En l’espèce, c’est à bon droit que le premier juge a, en l’absence de convention, mis à la charge de Mmes [K] et [E] les frais d’expertise.

M. [P] sollicite, sur le fondement des articles 32-1 et 559 du code de procédure civile, une indemnité de 5.000 euros.

Or, l’article 32-1 du code de procédure civile est relatif à l’amende civile dont le prononcé au profit du Trésor public constitue une prérogative attachée au pouvoir du juge. La demande de l’intimée tendant à se voir allouer une indemnité à ce titre est dénuée de fondement et doit donc être rejetée.

L’action en justice, comme l’exercice du droit d’appel, ne dégénère en abus pouvant donner naissance à une dette de dommages et intérêts qu’en cas de faute ou encore de légèreté blâmable. Ces exigences n’étant pas satisfaites en l’espèce, M. [P] sera débouté de sa demande de ce chef.
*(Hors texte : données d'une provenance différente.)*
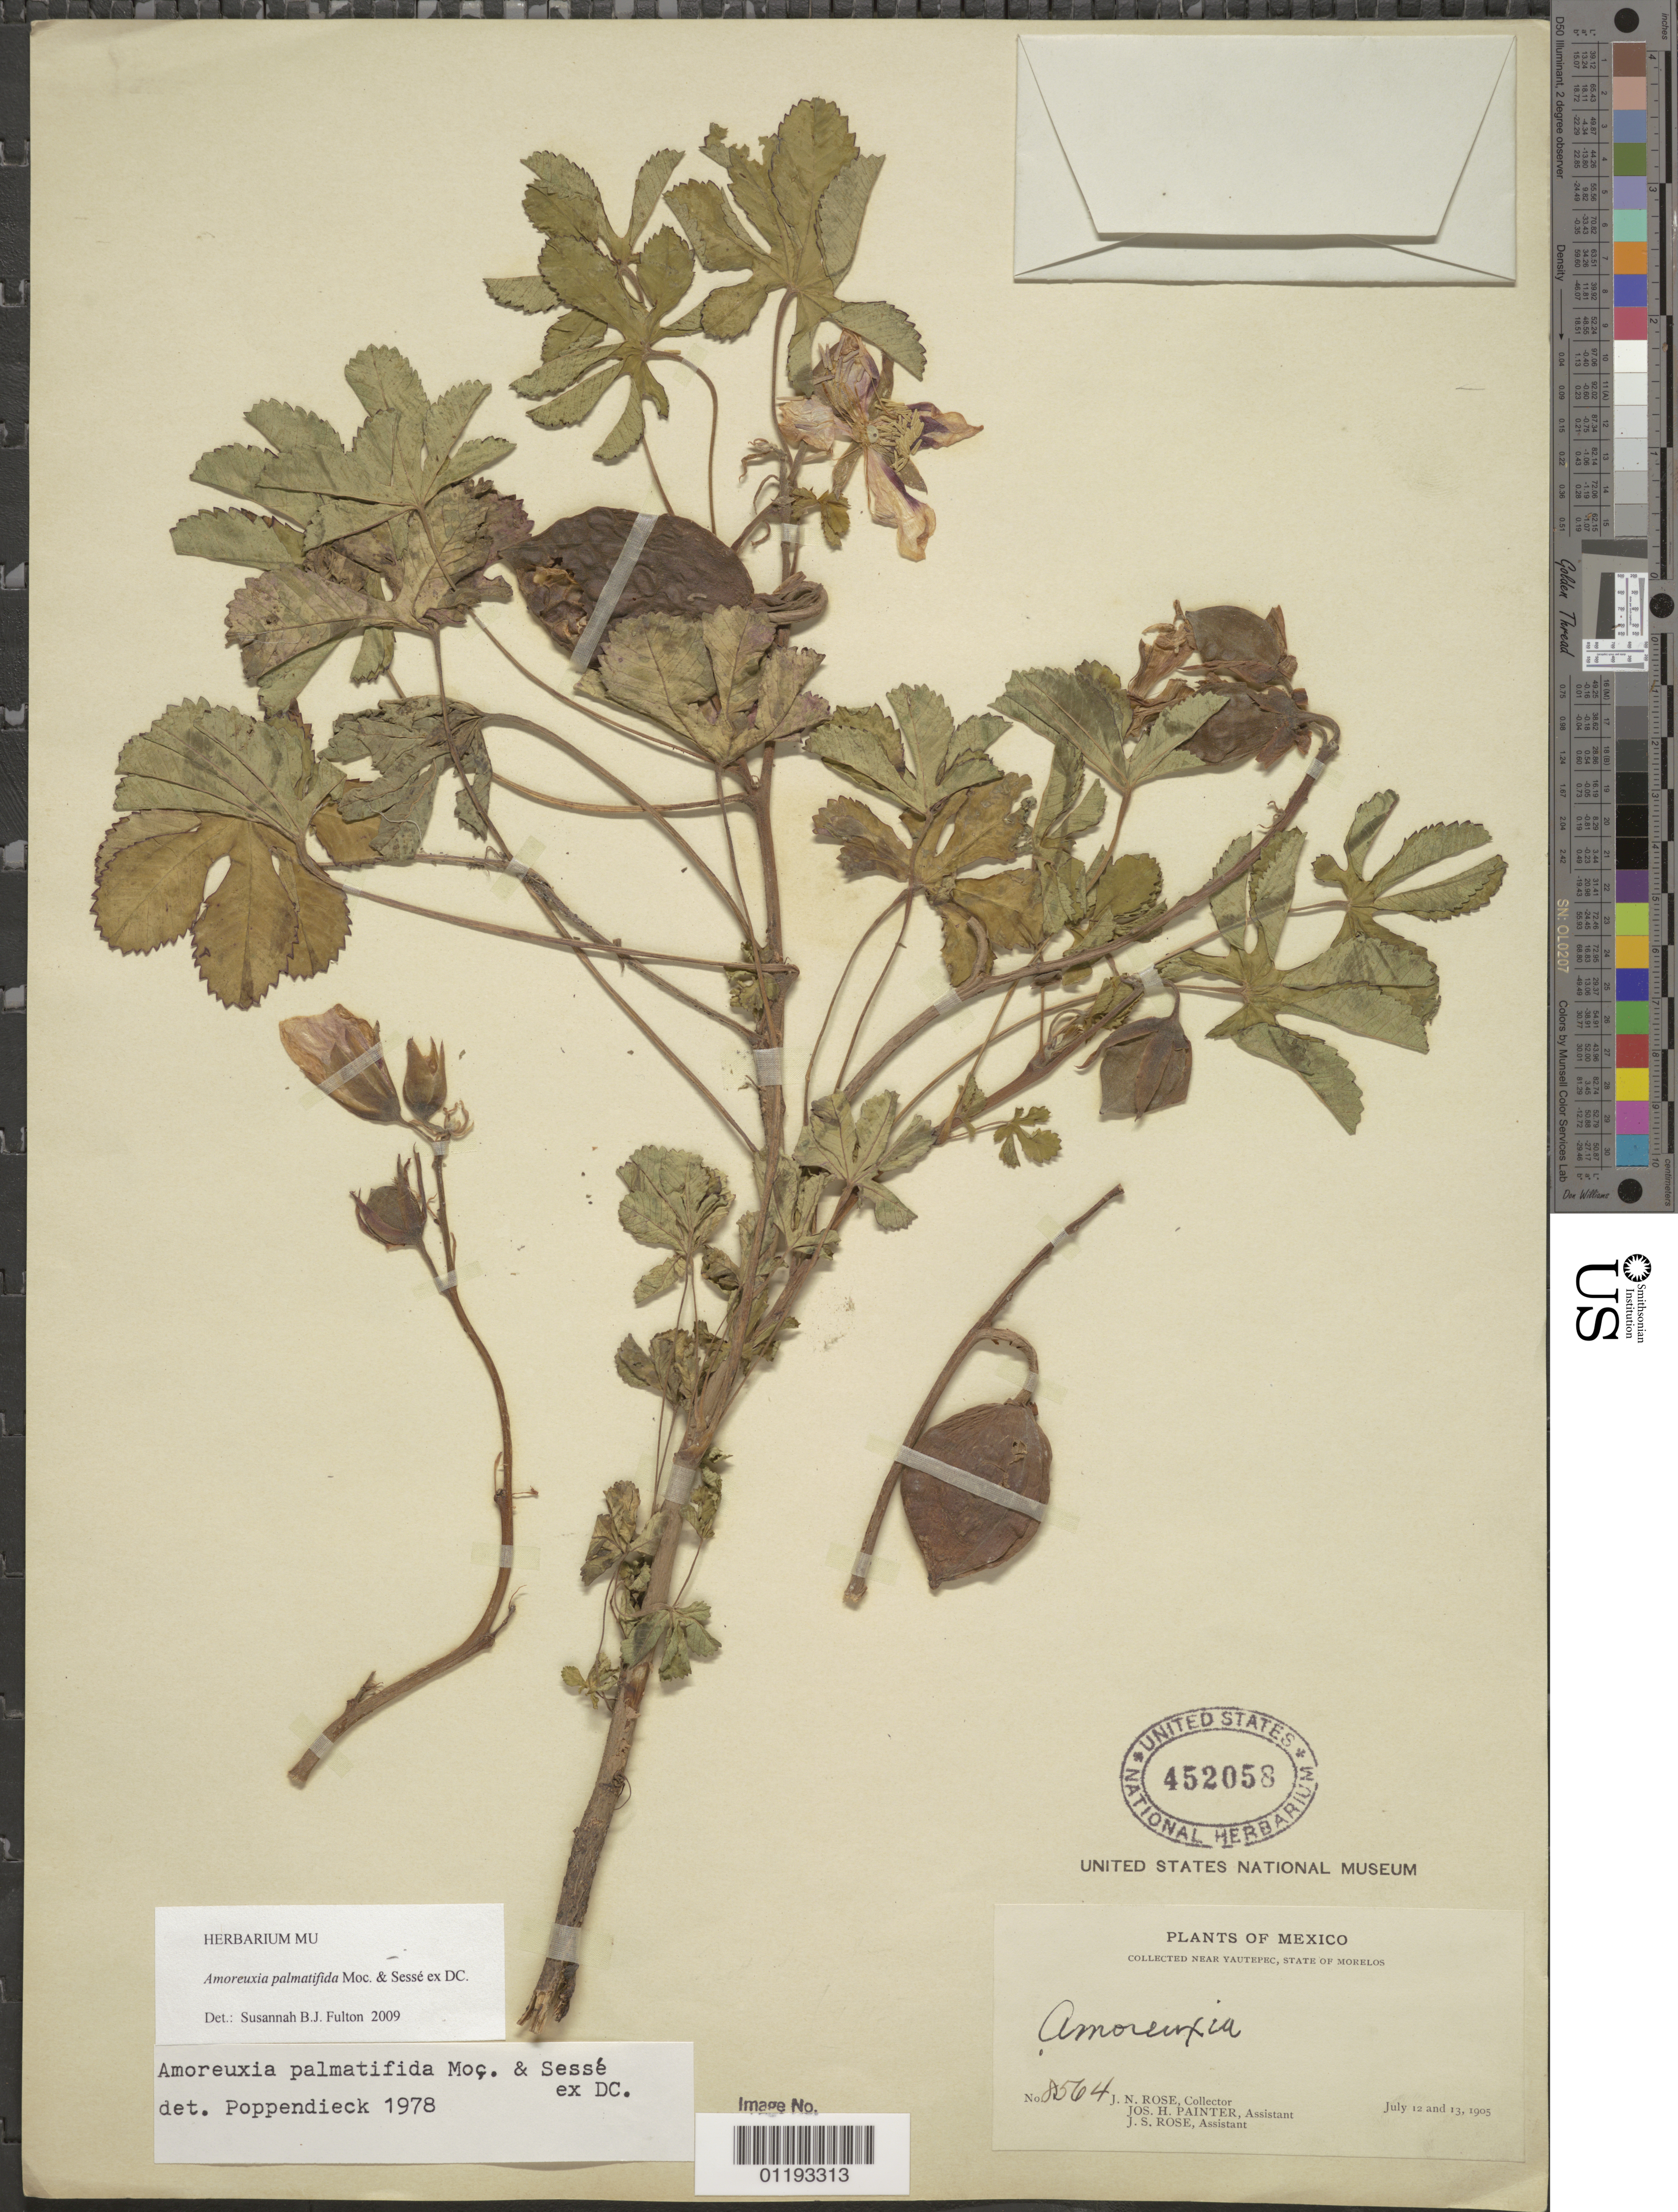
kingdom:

Les parties, succombant chacune en une partie de leurs prétentions, conserveront leurs dépens d’appel.

Il ne sera pas fait application des dispositions de l’article 700 du code de procédure civile.

PAR CES MOTIFS

Déclare recevable l’appel interjeté ;

Confirme le jugement rendu, à l’exception de la mission de principe de l’expert,

Statuant à nouveau de ce chef,

Dit que la mission de l’expert désigné, Mme [N] [L], consiste à déterminer la valeur des 415 actions de la société Noob Agency, dont le siège social est [Adresse 1].

Rejette toutes autres demandes ;

Dit que chaque partie conservera les dépens de l’appel,

Dit n’y avoir lieu à application des dispositions de l’article 700 du code de procédure civile.